Traumatic Brain Injury & Severe Chronic Pain
Excerpt from Michael Flomenhaft’s presentation, given at Zwanger-Pesiri Radiology and Long Island Spine Care Affiliates (LISCA) Symposium, November 16, 2021. He addresses the importance of evaluating white matter injuries.
“Challenges in Proving Long Term Effect of Concussion/ Mild Traumatic Brain Injury”
The biggest source of difficulty and misdirection for attorneys handling concussion cases is failure to recognize that vast percentage of concussions especially in mva’s (motor vehicle accidents) are essentially white matter injuries. White matter refers to the brain’s connectivity which enables brain cells (neurons) to communicate. Yet, physicians who are evaluating these injuries are essentially grey matter doctors. Grey matter represents the brain’s approximately 100 billion neurons that perform the brain’s thinking and processing.
However, most mTBI’s (mild traumatic brain injuries)/concussions whether from mva’s or blast or even falls, are consequences of sudden acceleration/deceleration or whiplash type injuries. It is the white matter injury described as “shearing” from these events which is the dominant mechanism of injury in concussion/ mTBI. Shearing refers to pulling and disturbance of the white matter and its eventual resultant deterioration with an accompanying decline in brain functioning. Because these connections are so delicate and fragile, even low impact mva’s can produce sufficient forces to inflict significant and permanent shearing damage.
Unfortunately, grey matter is what the medical exam is geared to assess; that is what the CT and MRI imaging are sensitive to reliably visualize; and grey matter is the focus of brain neurology education and training for most doctors.
Grey matter lesions have a different presentation and evolution than white matter injuries. Their symptoms and signs are much more obvious from the outset. If present, they can be detected by a Cat Scan from the visualization of hematomas and brain shifting. In contrast, the trajectory of evidence of white matter injury and its manifestations is much more extended and its existence far more difficult to discern on imaging and on clinical examination.
It can often take many hours, days, and even weeks or months for the full cascade of effects of shearing of white matter to appear and be discerned. Obviously, this will often be long after a patient is discharged from the ER. The full functional effects of white matter shearing can develop over time with the emergence of an increasing constellation of cognitive deficits in higher level mental functioning such as reasoning, organization, processing speed, multi-track thinking to name a few which a physician’s mental status exam is not geared to assess.
Because white matter damage is often not as initially highly symptomatic compared to grey matter injury and its effect is on higher level functioning rather than the much more obvious basic mental functioning that physicians are concerned with, the seriousness of this injury is not usually obvious by talking to a patient. It will often take a while, often many months sometimes years for friends and family to observe or grasp the full extent of these changes. Although the person may look and sound the same, it will take time for the serious but nonetheless often subtle and frequently disabling changes in functioning to become cumulatively evident to the point where they become clear.
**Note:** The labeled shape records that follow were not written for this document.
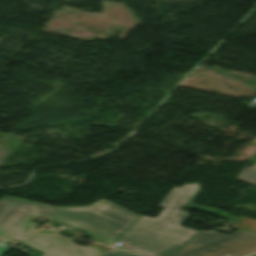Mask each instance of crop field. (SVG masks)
<instances>
[{
  "mask_svg": "<svg viewBox=\"0 0 256 256\" xmlns=\"http://www.w3.org/2000/svg\"><path fill=\"white\" fill-rule=\"evenodd\" d=\"M36 216L51 217L112 244L138 217L104 200L91 207L52 208L24 200L0 199V238L21 239L34 230Z\"/></svg>",
  "mask_w": 256,
  "mask_h": 256,
  "instance_id": "8a807250",
  "label": "crop field"
},
{
  "mask_svg": "<svg viewBox=\"0 0 256 256\" xmlns=\"http://www.w3.org/2000/svg\"><path fill=\"white\" fill-rule=\"evenodd\" d=\"M198 183L173 187L158 206L156 218L139 216L116 240L120 248L146 256H175L199 231L181 226L189 215L182 207L216 215L218 209L193 204L201 195Z\"/></svg>",
  "mask_w": 256,
  "mask_h": 256,
  "instance_id": "ac0d7876",
  "label": "crop field"
},
{
  "mask_svg": "<svg viewBox=\"0 0 256 256\" xmlns=\"http://www.w3.org/2000/svg\"><path fill=\"white\" fill-rule=\"evenodd\" d=\"M256 251V236L235 230L230 236L199 232L176 256H243Z\"/></svg>",
  "mask_w": 256,
  "mask_h": 256,
  "instance_id": "34b2d1b8",
  "label": "crop field"
},
{
  "mask_svg": "<svg viewBox=\"0 0 256 256\" xmlns=\"http://www.w3.org/2000/svg\"><path fill=\"white\" fill-rule=\"evenodd\" d=\"M22 243L45 253L44 256H101L103 254L95 248L79 246L56 232L48 234L33 232L27 235Z\"/></svg>",
  "mask_w": 256,
  "mask_h": 256,
  "instance_id": "412701ff",
  "label": "crop field"
},
{
  "mask_svg": "<svg viewBox=\"0 0 256 256\" xmlns=\"http://www.w3.org/2000/svg\"><path fill=\"white\" fill-rule=\"evenodd\" d=\"M231 227L256 234V220L242 216Z\"/></svg>",
  "mask_w": 256,
  "mask_h": 256,
  "instance_id": "f4fd0767",
  "label": "crop field"
},
{
  "mask_svg": "<svg viewBox=\"0 0 256 256\" xmlns=\"http://www.w3.org/2000/svg\"><path fill=\"white\" fill-rule=\"evenodd\" d=\"M250 161L255 163L254 166L250 168L242 169L238 178L256 183V150L252 155Z\"/></svg>",
  "mask_w": 256,
  "mask_h": 256,
  "instance_id": "dd49c442",
  "label": "crop field"
},
{
  "mask_svg": "<svg viewBox=\"0 0 256 256\" xmlns=\"http://www.w3.org/2000/svg\"><path fill=\"white\" fill-rule=\"evenodd\" d=\"M102 256H136L129 253L116 250L115 252H105Z\"/></svg>",
  "mask_w": 256,
  "mask_h": 256,
  "instance_id": "e52e79f7",
  "label": "crop field"
},
{
  "mask_svg": "<svg viewBox=\"0 0 256 256\" xmlns=\"http://www.w3.org/2000/svg\"><path fill=\"white\" fill-rule=\"evenodd\" d=\"M5 242V240L0 242V256L9 248Z\"/></svg>",
  "mask_w": 256,
  "mask_h": 256,
  "instance_id": "d8731c3e",
  "label": "crop field"
},
{
  "mask_svg": "<svg viewBox=\"0 0 256 256\" xmlns=\"http://www.w3.org/2000/svg\"><path fill=\"white\" fill-rule=\"evenodd\" d=\"M251 256H256V254H254V255H251Z\"/></svg>",
  "mask_w": 256,
  "mask_h": 256,
  "instance_id": "5a996713",
  "label": "crop field"
}]
</instances>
Complicating the recognition of these changes from concussion, is that the white matter damage associated with concussion described as Traumatic Axonal Injury (TAI) (distinct from Diffuse Axonal Injury) usually has little effect either on intelligence which is quite resilient to concussion trauma or how people speak. Most people equate brain health with intelligence and gauge intelligence by how people speak. If they sound good, then they are good.
In contrast, the cognitive damage that develops in these victims over time is typically not to intelligence, but rather to the ability to use their intelligence. Highly level cognitive abilities such as short-term memory, speed of processing, organization, attention are extremely vulnerable to concussion. These things are not intelligence per se but are crucial to using intelligence effectively. To put it more bluntly: They can talk the talk; but they can’t walk the walk.
For example: An air traffic controller needs multitrack thinking (keeping several things in mind simultaneously) and good mental processing speed (thinking rapidly). These are also examples of higher-level functioning. So while his intelligence may be intact after a concussion, and he may sound fine in conversation, when he sits down at the console, because he has lost his ability to keep track of several flights simultaneously and think quickly enough, those multiple flights he is guiding are at heightened risk for a mishap or crash.
Imaging is Important in Evaluating White Matter Abnormalities
Imaging, typically post trauma imaging CT and MRI do not have the resolution to detect most white matter injury associated with mTBI. MRI visualizes in millimeters (mm); while the diameter of white matter is less than a micron which is one 1/1000 of a mm. To the extent any white matter abnormalities are detected in the form of hyperintensities (white spots on the MRI), they are often incorrectly ascribed solely to cerebrovascular abnormalities as most neuroradiologists are not trained to be concerned with recognition of subtle or non-extreme white matter injury on MRI.
Overtime, white matter injury can eventually cause grey matter atrophy defined as volume loss. However, this can take up to a year, hence the need for more than one MRI to capture and visualize such loss. Quantification technology can assist in demonstrating that volume loss even more accurately.